REQUIRED ACTION
Reproduce the part of the items that opens with the line containing "夏季休業に関するお知らせ" and closes with the line containing "ČSN 14492-1", substituting "CZK" for "Kč" and changing nothing else. Leave the pictures out of your answer.

MATERIAL FOR THE TASK

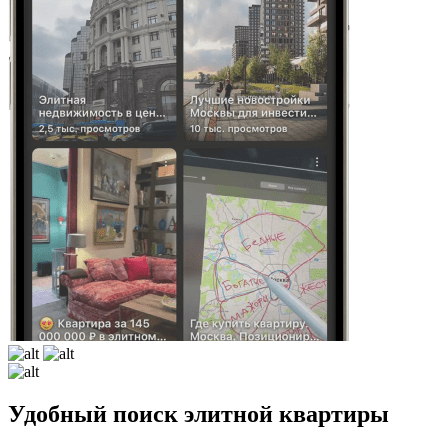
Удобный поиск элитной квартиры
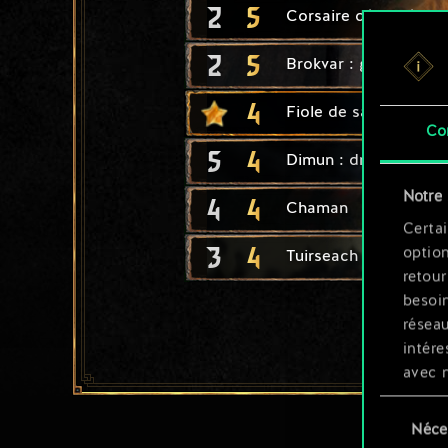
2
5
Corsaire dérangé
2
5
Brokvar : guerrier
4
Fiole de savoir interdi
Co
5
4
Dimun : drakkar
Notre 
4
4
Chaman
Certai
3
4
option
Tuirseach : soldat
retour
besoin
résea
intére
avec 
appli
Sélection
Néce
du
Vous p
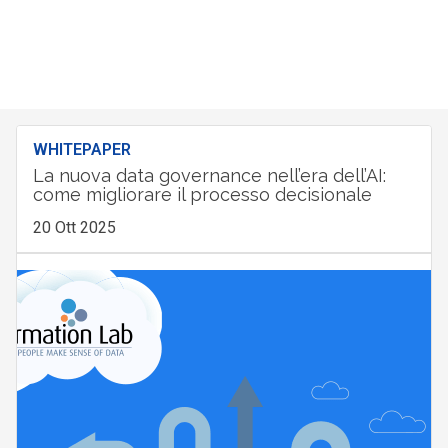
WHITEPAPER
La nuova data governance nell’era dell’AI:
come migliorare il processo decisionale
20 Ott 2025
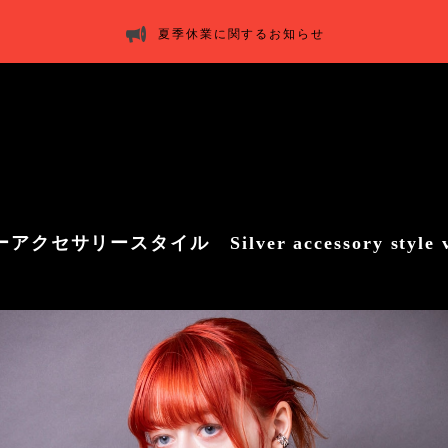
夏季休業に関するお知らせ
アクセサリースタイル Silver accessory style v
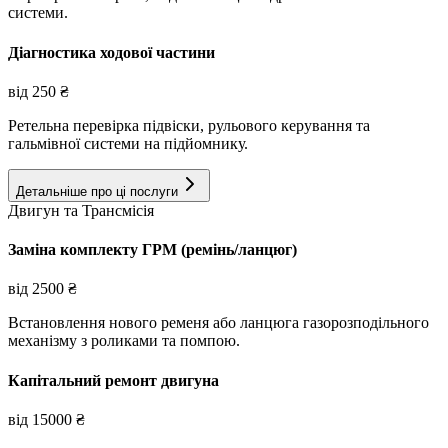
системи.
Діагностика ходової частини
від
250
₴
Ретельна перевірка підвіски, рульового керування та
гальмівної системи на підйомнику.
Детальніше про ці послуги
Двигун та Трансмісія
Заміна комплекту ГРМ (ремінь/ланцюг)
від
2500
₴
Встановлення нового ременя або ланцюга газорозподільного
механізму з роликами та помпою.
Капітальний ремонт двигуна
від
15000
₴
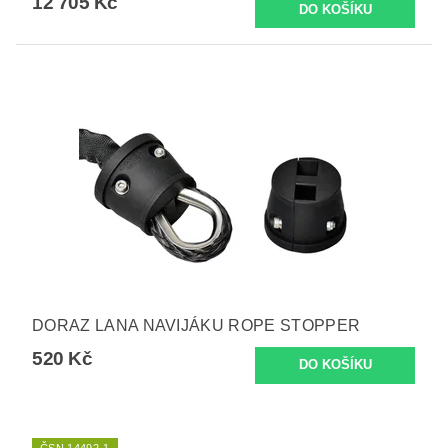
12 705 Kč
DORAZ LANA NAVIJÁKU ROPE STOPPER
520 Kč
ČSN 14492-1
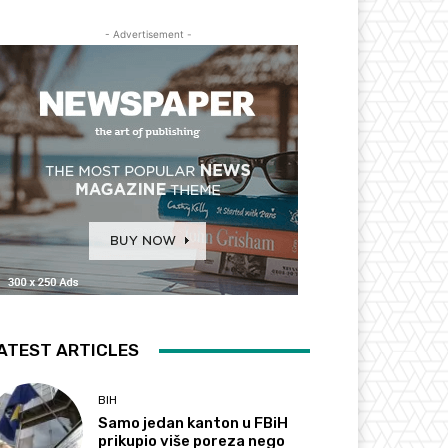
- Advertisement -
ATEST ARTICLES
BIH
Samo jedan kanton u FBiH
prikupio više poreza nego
--
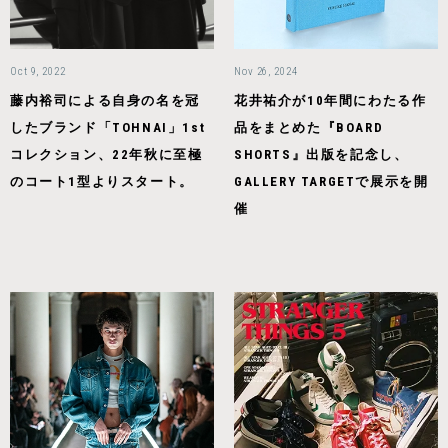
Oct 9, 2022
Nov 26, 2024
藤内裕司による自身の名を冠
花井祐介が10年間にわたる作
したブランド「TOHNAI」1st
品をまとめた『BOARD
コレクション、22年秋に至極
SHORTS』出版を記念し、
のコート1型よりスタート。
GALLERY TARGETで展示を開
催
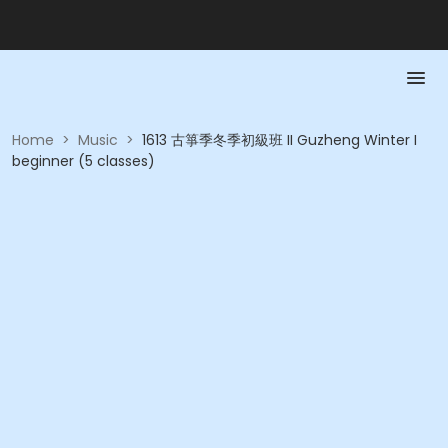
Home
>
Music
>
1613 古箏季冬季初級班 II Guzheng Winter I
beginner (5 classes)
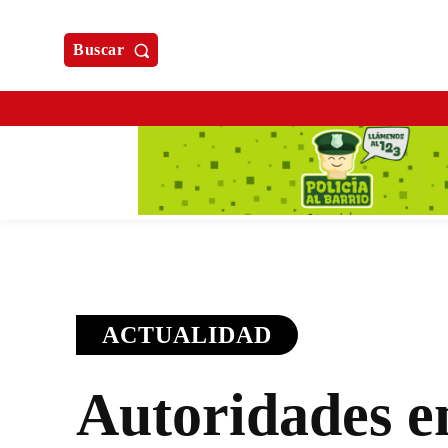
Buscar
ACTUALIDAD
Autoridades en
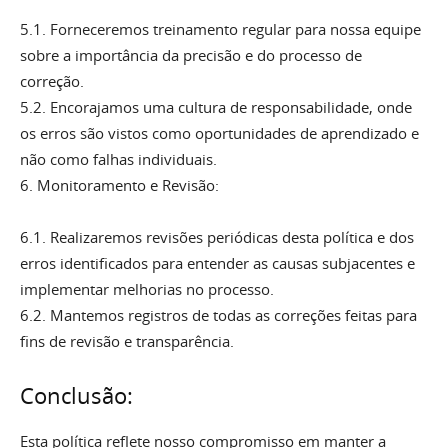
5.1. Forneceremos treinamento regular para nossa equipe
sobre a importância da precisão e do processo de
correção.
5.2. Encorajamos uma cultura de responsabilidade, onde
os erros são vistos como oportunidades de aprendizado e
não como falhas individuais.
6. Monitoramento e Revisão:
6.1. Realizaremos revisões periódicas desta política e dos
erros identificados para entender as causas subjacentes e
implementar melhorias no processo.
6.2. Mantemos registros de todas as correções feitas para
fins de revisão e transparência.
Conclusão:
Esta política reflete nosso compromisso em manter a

ANSWER BELOW
夏季休業に関するお知らせ
アクセサリースタイル Silver accessory style v
системи.
Діагностика ходової частини
від
250
₴
Ретельна перевірка підвіски, рульового керування та
гальмівної системи на підйомнику.
Детальніше про ці послуги
Двигун та Трансмісія
Заміна комплекту ГРМ (ремінь/ланцюг)
від
2500
₴
Встановлення нового ременя або ланцюга газорозподільного
механізму з роликами та помпою.
Капітальний ремонт двигуна
від
15000
₴
12 705 CZK
DORAZ LANA NAVIJÁKU ROPE STOPPER
520 CZK
ČSN 14492-1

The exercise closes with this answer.